On the other hand, the public employees also have to understand that from the eyes of many taxpayers who have seen their defined benefit plans erode, the question of paying taxes for someone else's defined benefit plan—because that person happened to be a public sector employee when private sector employees no longer have the benefit of such guaranteed income—creates some stresses and tensions. So I think there is really a dialogue to be had here in which everyone is educated about the other person's point of view and then, with that general understanding, we move forward to reform the public system in a way that's fair to everybody.
Moderator: Do you see special problems for minorities in saving for retirement?
Ferguson: There are a number of problems for minorities. First, obviously that class of individuals has been more heavily hit by the economic crisis. Here at the Fed in Atlanta and I'm sure across the System, everyone is well aware that the unemployment rate for minorities is higher than the unemployment rate for the rest of America. So their financial wherewithal is not as strong.
Secondly, that population started off with a smaller pool of assets, and so not only have they been heavily hit by unemployment, but they have less of a safety net to fall back on. So there are bigger challenges in terms of their wherewithal to start to save, and I think even a greater skittishness about what to do with their savings because they don't have that safety net to fall back on.
Moderator: The Obama Administration has reached out to you to serve initially on the Economic Recovery Board, and it's now the Jobs and Competitiveness Council. Again, it's a new charge—it's only been in place for a couple of months now—but can you tell me a little bit about what the responsibility of this group is, and what are some of the challenges facing America when it comes to jobs and competitiveness?
Ferguson: The responsibility of this council is both short term and long term. So the first part of the mandate is to ask are there specific government policies that can be put in place, relatively quickly, to help continue the process of bringing the unemployment rate down? And we all know that means creating more private sector jobs.
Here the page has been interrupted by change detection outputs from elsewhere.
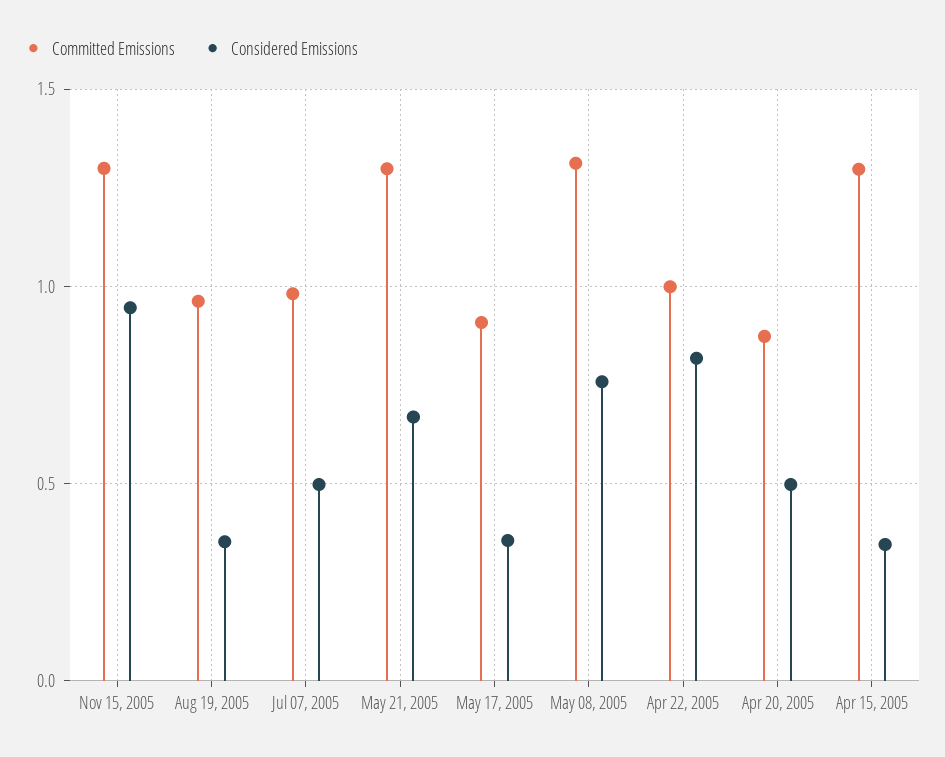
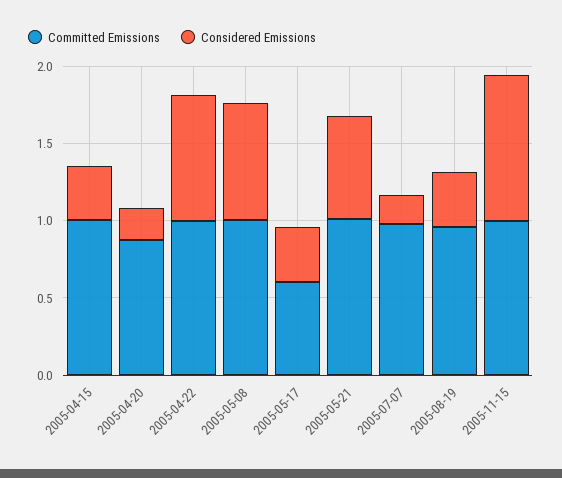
Committed Emissions, Nov 15, 2005: 1.3 -> 1
Considered Emissions, Jul 07, 2005: 0.5 -> 0.2
Committed Emissions, May 21, 2005: 1.3 -> 1
Committed Emissions, May 17, 2005: 0.9 -> 0.6
Committed Emissions, May 08, 2005: 1.3 -> 1
Considered Emissions, Apr 20, 2005: 0.5 -> 0.2
Committed Emissions, Apr 15, 2005: 1.3 -> 1

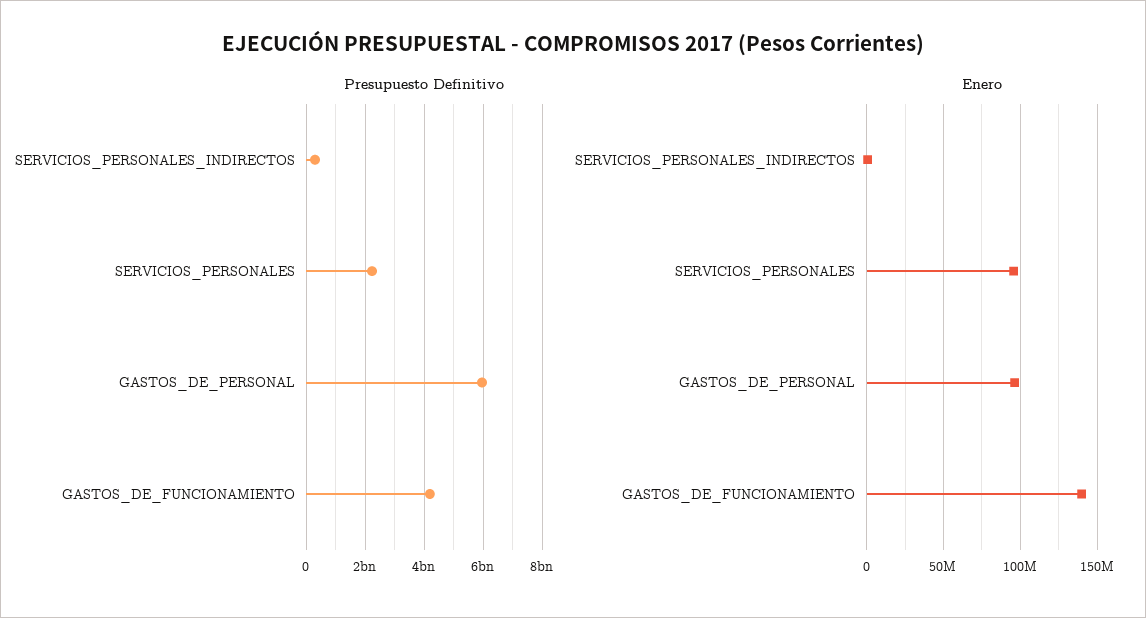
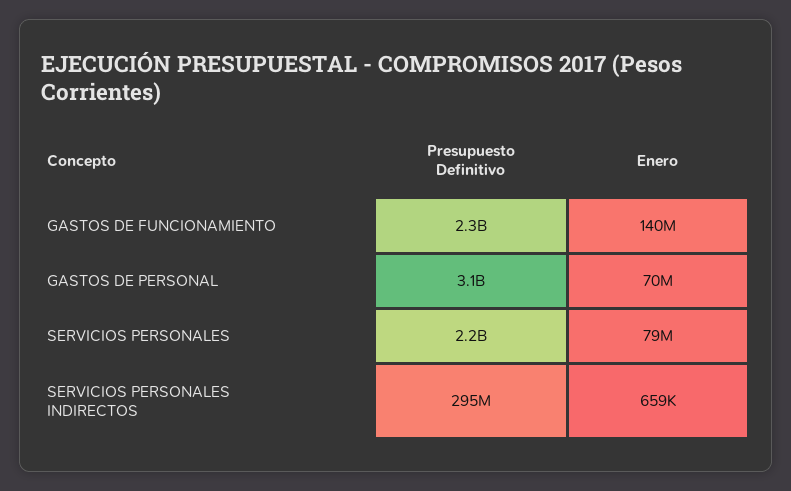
Presupuesto Definitivo, GASTOS_DE_PERSONAL: 6000000000 -> 3100000000
Presupuesto Definitivo, GASTOS_DE_FUNCIONAMIENTO: 4250000000 -> 2300000000
Enero, SERVICIOS_PERSONALES: 95000000 -> 79000000
Enero, GASTOS_DE_PERSONAL: 95000000 -> 70000000

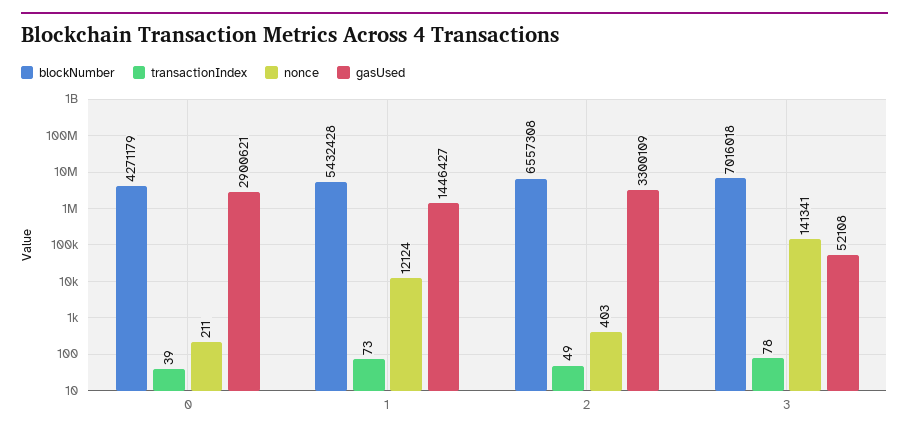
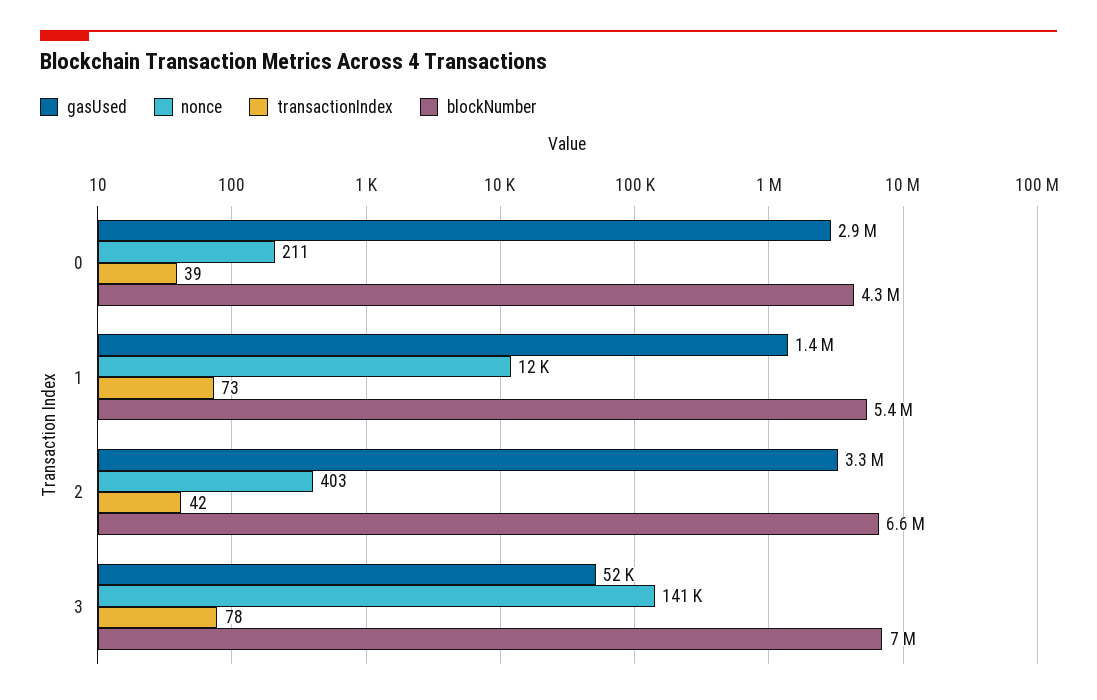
transactionIndex, 2: 49 -> 42

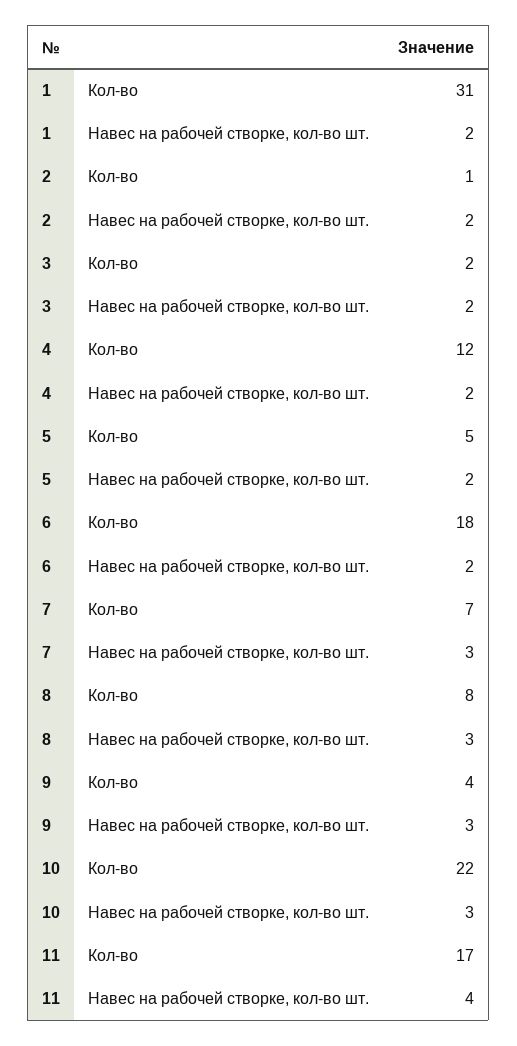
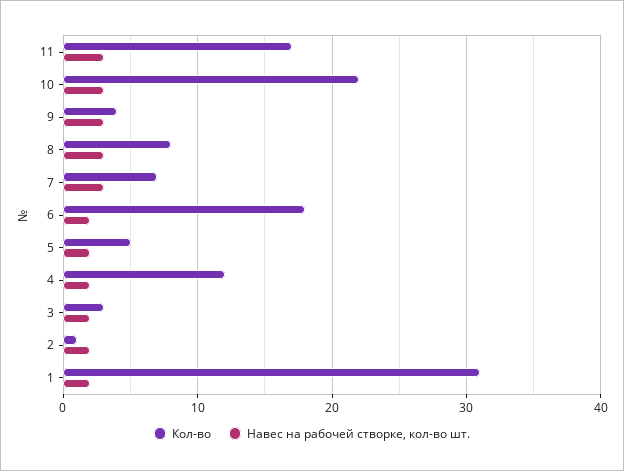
Кол-во, 3: 2 -> 3
Навес на рабочей створке, кол-во шт., 11: 4 -> 3

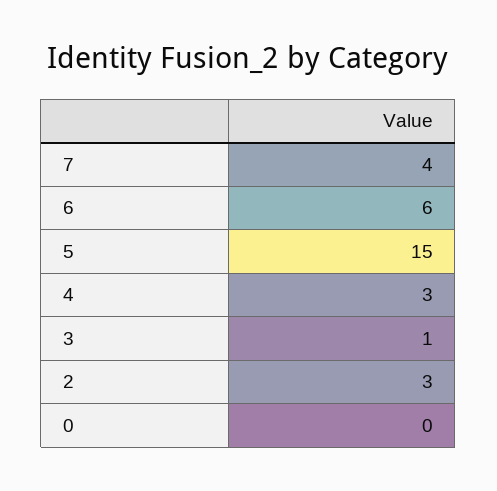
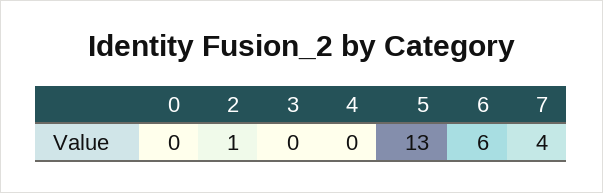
5: 15 -> 13
4: 3 -> 0
3: 1 -> 0
2: 3 -> 1

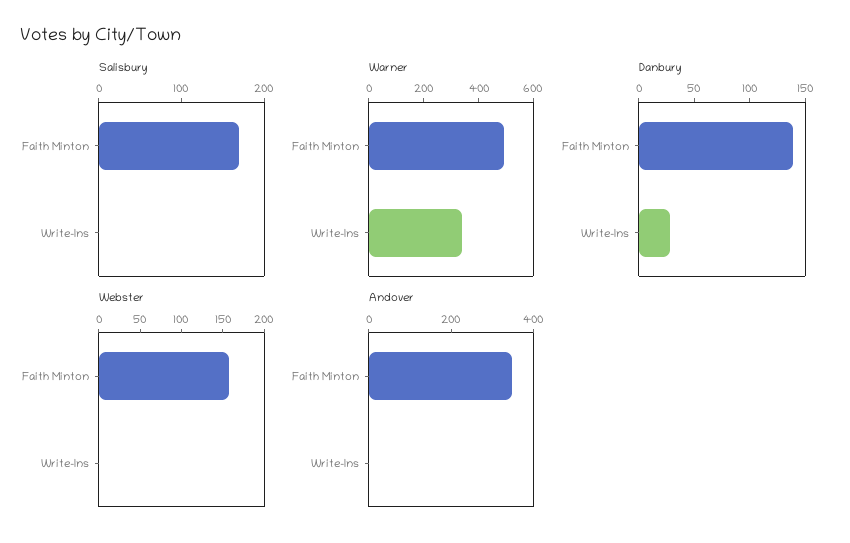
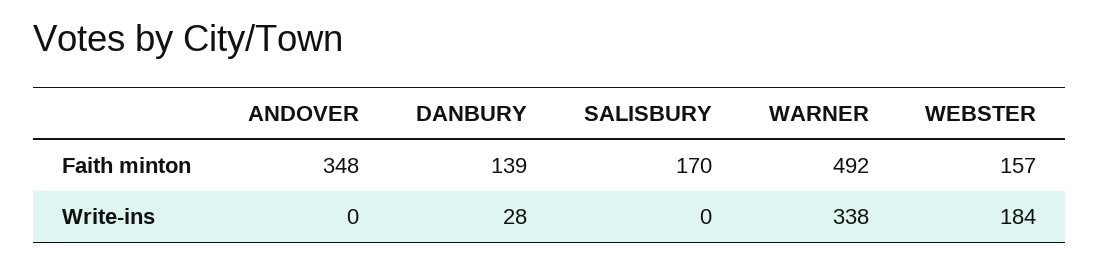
Webster, Write-Ins: 0 -> 184

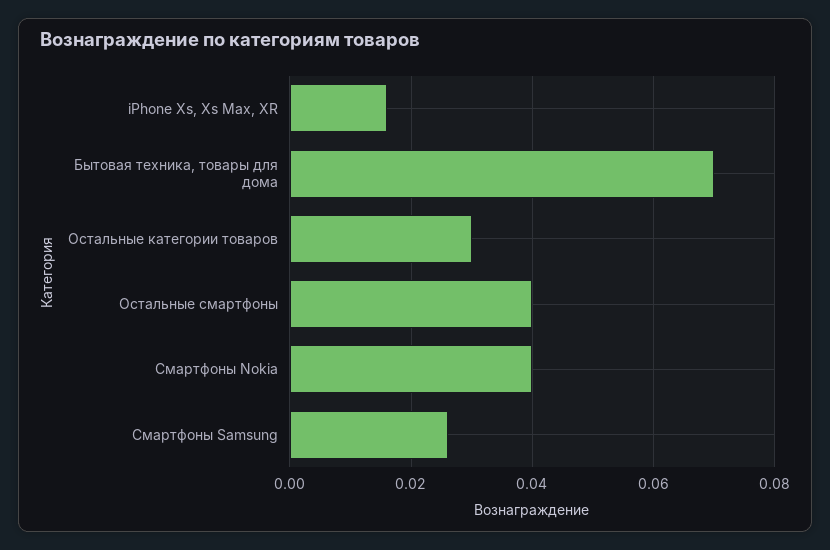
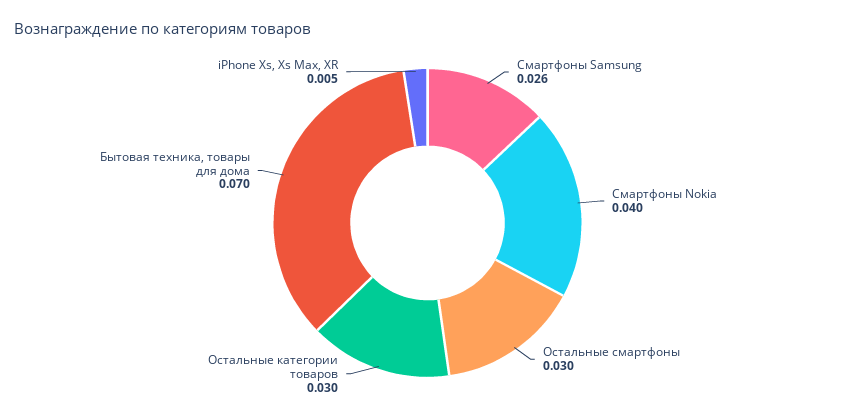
iPhone Xs, Xs Max, XR: 0.015 -> 0.005
Остальные смартфоны: 0.04 -> 0.03

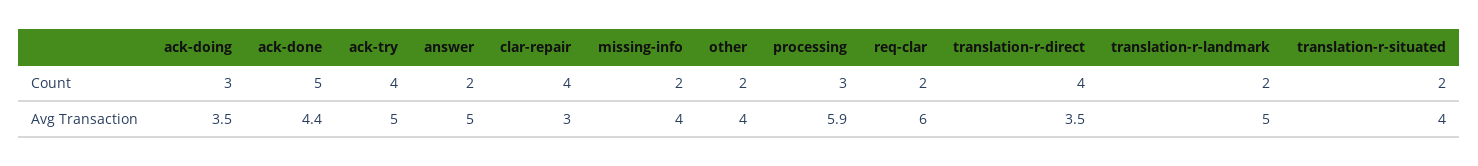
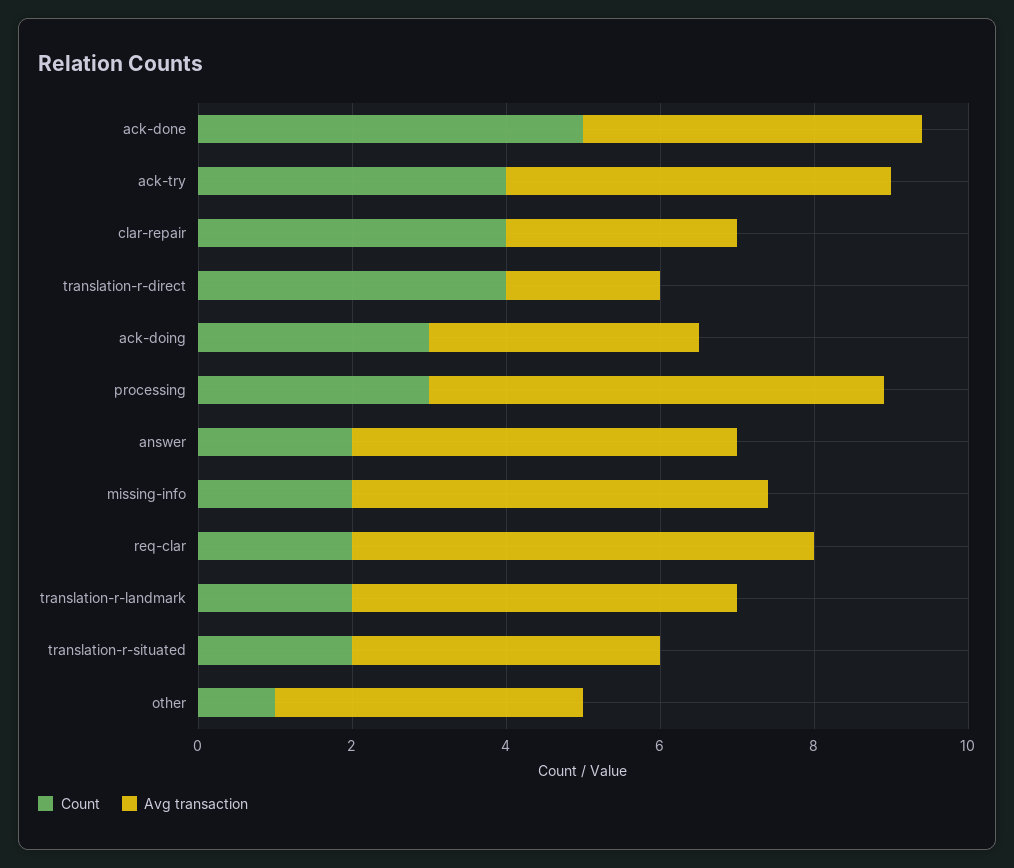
Count, other: 2 -> 1
Avg Transaction, missing-info: 4 -> 5.5
Avg Transaction, translation-r-direct: 3.5 -> 2

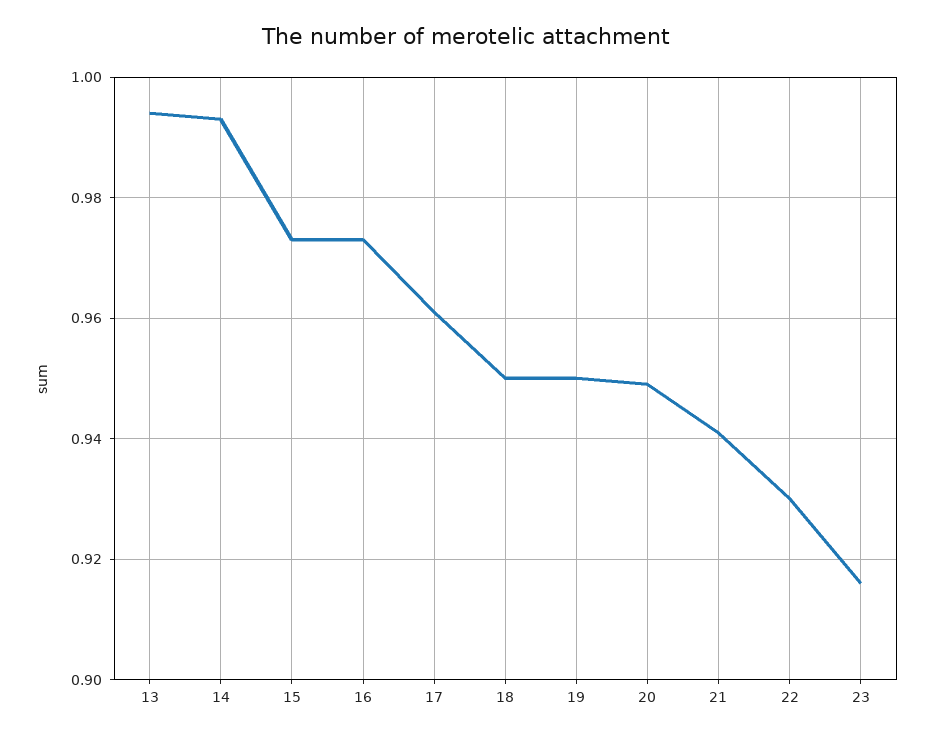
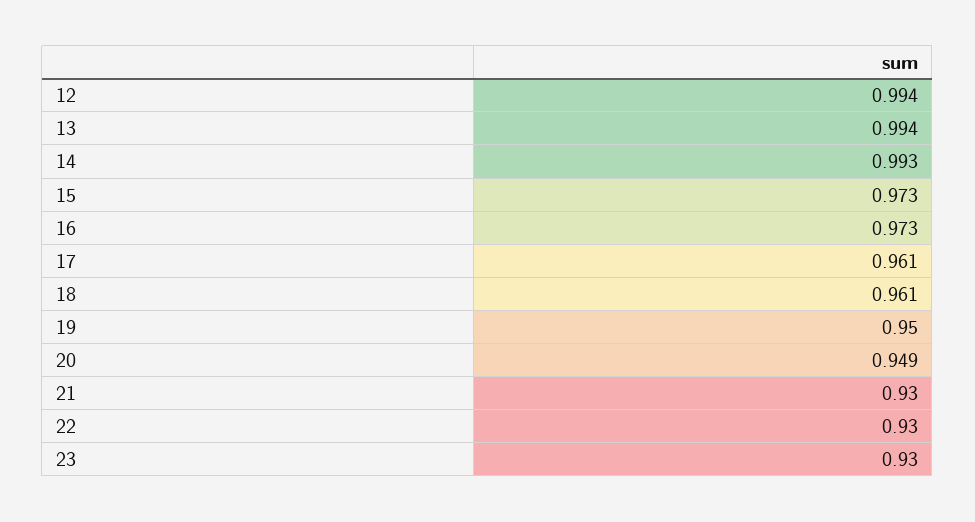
18: 0.95 -> 0.961
21: 0.94 -> 0.93
23: 0.915 -> 0.93
12: none -> 0.994

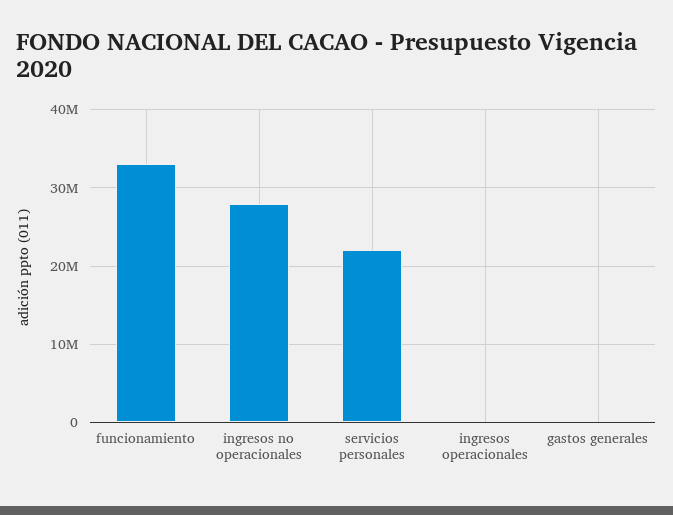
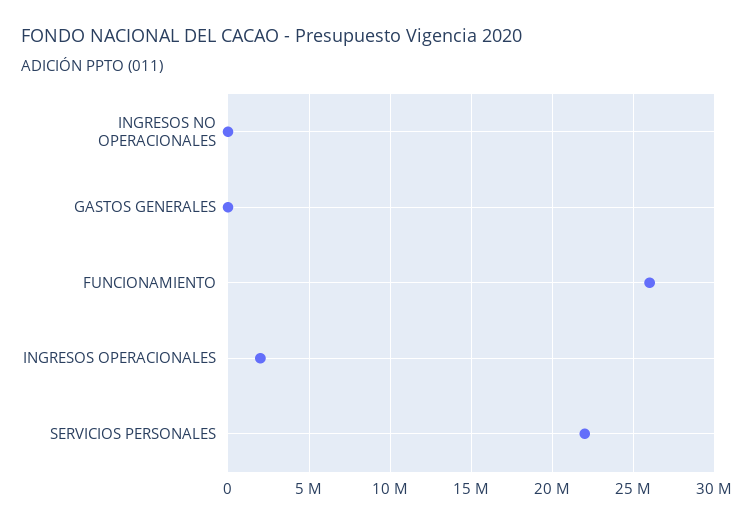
funcionamiento: 33000000 -> 26000000
ingresos no operacionales: 28000000 -> 0
ingresos operacionales: 0 -> 2000000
Then there is a second component, which is in the long term there are many, many strong economies around the world. One of the hallmarks of America's success is that we've been very competitive in terms of productivity and productivity improvements for the last fifteen or twenty years. And so the question is, what should we do going forward? Now, obviously the kinds of solutions that one might recommend will vary. So for the short term, there are questions of corporate tax rate, for example. There are questions of infrastructure and how the federal government might incent more investments in the right kind of infrastructure, as the president has talked about. So those are some of the things we are certainly looking at.
In the longer term, many of the challenges around competitiveness deal with education, and again, the same such issues around infrastructure, which might have long-term impacts. The goal here is to create options for the president to consider and not to hone in on a specific recommendation. It's a very good group. It's a number of CEOs, plus leading academicians—macroeconomists in particular—and a number of individuals who are very sophisticated investors from Wall Street.
Moderator: Today we've been talking to Roger Ferguson, president and CEO of TIAA-CREF. We appreciate your time, Roger.
Ferguson: Thank you very much; it was a pleasure to be here.